• Extrahierter Text:
>>>>

Eigene Website vor KI-Bots schützen: Opt-Out leicht gemacht
Künstliche Intelligenz
Künstliche Intelligenz braucht Daten und viele davon werden automatisiert aus dem Netz gesammelt. Auch Websites von Architekturbüros können so Teil von Trainingsdatensätzen für Text- oder Bildgeneratoren werden. Für manche mag das wünschenswert sein: mehr Sichtbarkeit, Einfluss auf den Diskurs, Beitrag zu besseren KI-Ergebnissen. Andere möchten ihre Inhalte jedoch nicht für diese Zwecke freigeben, sei es aus Gründen des Urheberrechtsschutzes oder zur Wahrung der eigenen Datenhoheit.
Derzeit gilt: Wer nicht möchte, dass die eigene Website von KI-Bots ausgelesen wird, muss selbst aktiv werden. Hierzu dient das sogenannte „Opt-Out“. Dabei wird über die Datei robots.txt im Stammverzeichnis der Website festgelegt, welche Bots Inhalte nicht auslesen dürfen. Wichtig: Ein bloßer Hinweis im Impressum reicht nicht aus.

<<<<

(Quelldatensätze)
>>>>

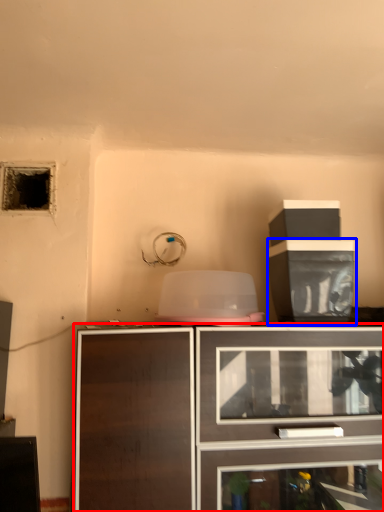
Question: Which point is closer to the camera, cabinetry (highlighted by a red box) or cabinetry (highlighted by a blue box)?

Choices:
 (A) cabinetry
 (B) cabinetry

Answer: (A)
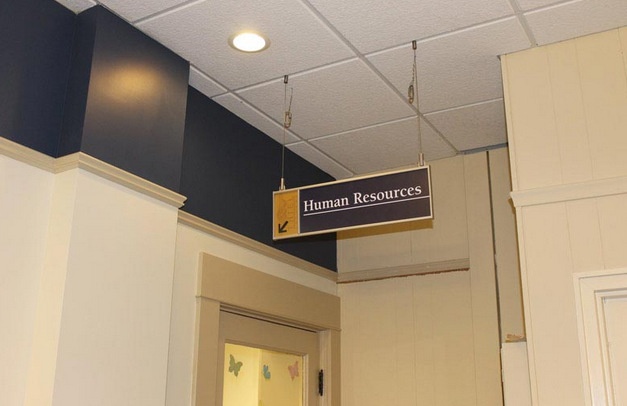
Locate an element on the screen. Image resolution: width=627 pixels, height=406 pixels. light reflection on dark wall is located at coordinates (132, 85).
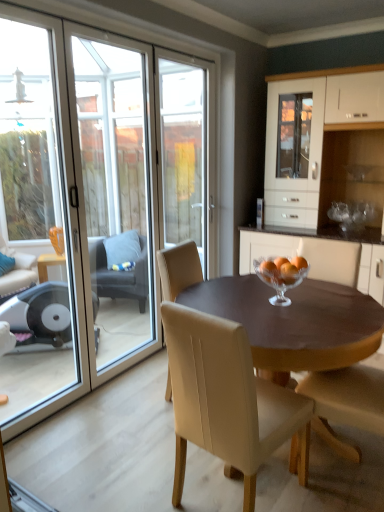
Locate an element on the screen. This screenshot has width=384, height=512. vacant space to the right of clear glass bowl at center is located at coordinates (342, 300).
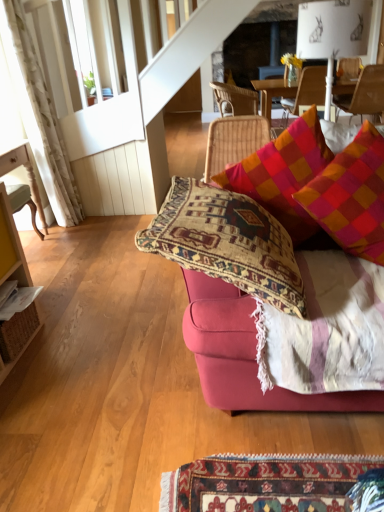
The height and width of the screenshot is (512, 384). Find the location of `free spot below white textured curtain at left (from a real-world perspective)`. free spot below white textured curtain at left (from a real-world perspective) is located at coordinates (76, 220).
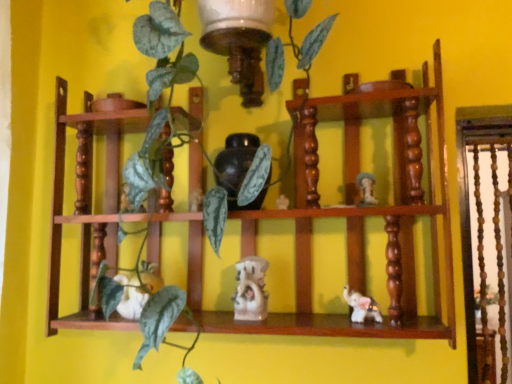
Question: From the image's perspective, is white glossy elephant at lower right, positioned as the third toy in left-to-right order, under wooden shelf at center?

Choices:
 (A) yes
 (B) no

Answer: (A)

Question: Can we say white glossy elephant at lower right, positioned as the second toy in right-to-left order, lies outside wooden shelf at center?

Choices:
 (A) yes
 (B) no

Answer: (B)

Question: Is the position of white glossy elephant at lower right, positioned as the second toy in right-to-left order, more distant than that of wooden shelf at center?

Choices:
 (A) yes
 (B) no

Answer: (A)

Question: Is white glossy elephant at lower right, positioned as the second toy in right-to-left order, positioned before wooden shelf at center?

Choices:
 (A) no
 (B) yes

Answer: (A)

Question: From a real-world perspective, is white glossy elephant at lower right, positioned as the second toy in right-to-left order, over wooden shelf at center?

Choices:
 (A) no
 (B) yes

Answer: (A)

Question: From the image's perspective, is matte black vase at center located above or below white matte rabbit at center, arranged as the first toy when viewed from the left?

Choices:
 (A) above
 (B) below

Answer: (A)

Question: Is matte black vase at center wider or thinner than white matte rabbit at center, the fourth toy from the right?

Choices:
 (A) thin
 (B) wide

Answer: (B)

Question: Which is correct: matte black vase at center is inside white matte rabbit at center, arranged as the first toy when viewed from the left, or outside of it?

Choices:
 (A) inside
 (B) outside

Answer: (B)

Question: Considering the positions of matte black vase at center and white matte rabbit at center, arranged as the first toy when viewed from the left, in the image, is matte black vase at center taller or shorter than white matte rabbit at center, arranged as the first toy when viewed from the left,?

Choices:
 (A) tall
 (B) short

Answer: (A)

Question: Considering the positions of wooden shelf at center and matte black vase at center in the image, is wooden shelf at center taller or shorter than matte black vase at center?

Choices:
 (A) tall
 (B) short

Answer: (A)

Question: In the image, is wooden shelf at center positioned in front of or behind matte black vase at center?

Choices:
 (A) front
 (B) behind

Answer: (A)

Question: Considering the positions of wooden shelf at center and matte black vase at center in the image, is wooden shelf at center bigger or smaller than matte black vase at center?

Choices:
 (A) big
 (B) small

Answer: (A)

Question: From the image's perspective, is wooden shelf at center positioned above or below matte black vase at center?

Choices:
 (A) below
 (B) above

Answer: (A)

Question: Considering the positions of matte black vase at center and white glossy elephant at lower right, positioned as the third toy in left-to-right order, in the image, is matte black vase at center bigger or smaller than white glossy elephant at lower right, positioned as the third toy in left-to-right order,?

Choices:
 (A) big
 (B) small

Answer: (A)

Question: Is point (236, 205) closer or farther from the camera than point (344, 289)?

Choices:
 (A) closer
 (B) farther

Answer: (A)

<<<<

• Arbeitsauftrag A: Welche Gründe nennt der Text zum Schutz der Website vor KI-Bots dafür, dass es wünschenswert sein kann, wenn die eigene Website Teil von Trainingsdatensätzen wird? Zähle alle auf.
• Arbeitsauftrag B: Schreibe den Text zum Schutz der Website vor KI-Bots im Anschluss an seinen letzten Satz weiter.
Die Einträge stehen in keinem Zusammenhang mit dem Text zum Schutz der Website vor KI-Bots.

• Erwartete Ausgabe A:
mehr Sichtbarkeit
Einfluss auf den Diskurs
Beitrag zu besseren KI-Ergebnissen

• Erwartete Ausgabe B:
Die Bundesarchitektenkammer stellt Ihnen eine Schritt-für-Schritt-Anleitung zur Verfügung, wie Sie ein Opt-Out technisch umsetzen können. Darin finden Sie auch eine Liste gängiger KI-Bots sowie Hinweise zu Einschränkungen und Risiken, etwa, dass Opt-Outs nicht rückwirkend wirken und auch Suchmaschinen-Bots unbeabsichtigt blockiert werden können.
Opt-Out-Anleitung für Websites – Bundesarchitektenkammer e.V.
Bitte beachten Sie: Änderungen an der robots.txt-Datei erfordern technisches Grundwissen. Ziehen Sie im Zweifel IT-Fachleute oder Ihre Website-Anbieter hinzu.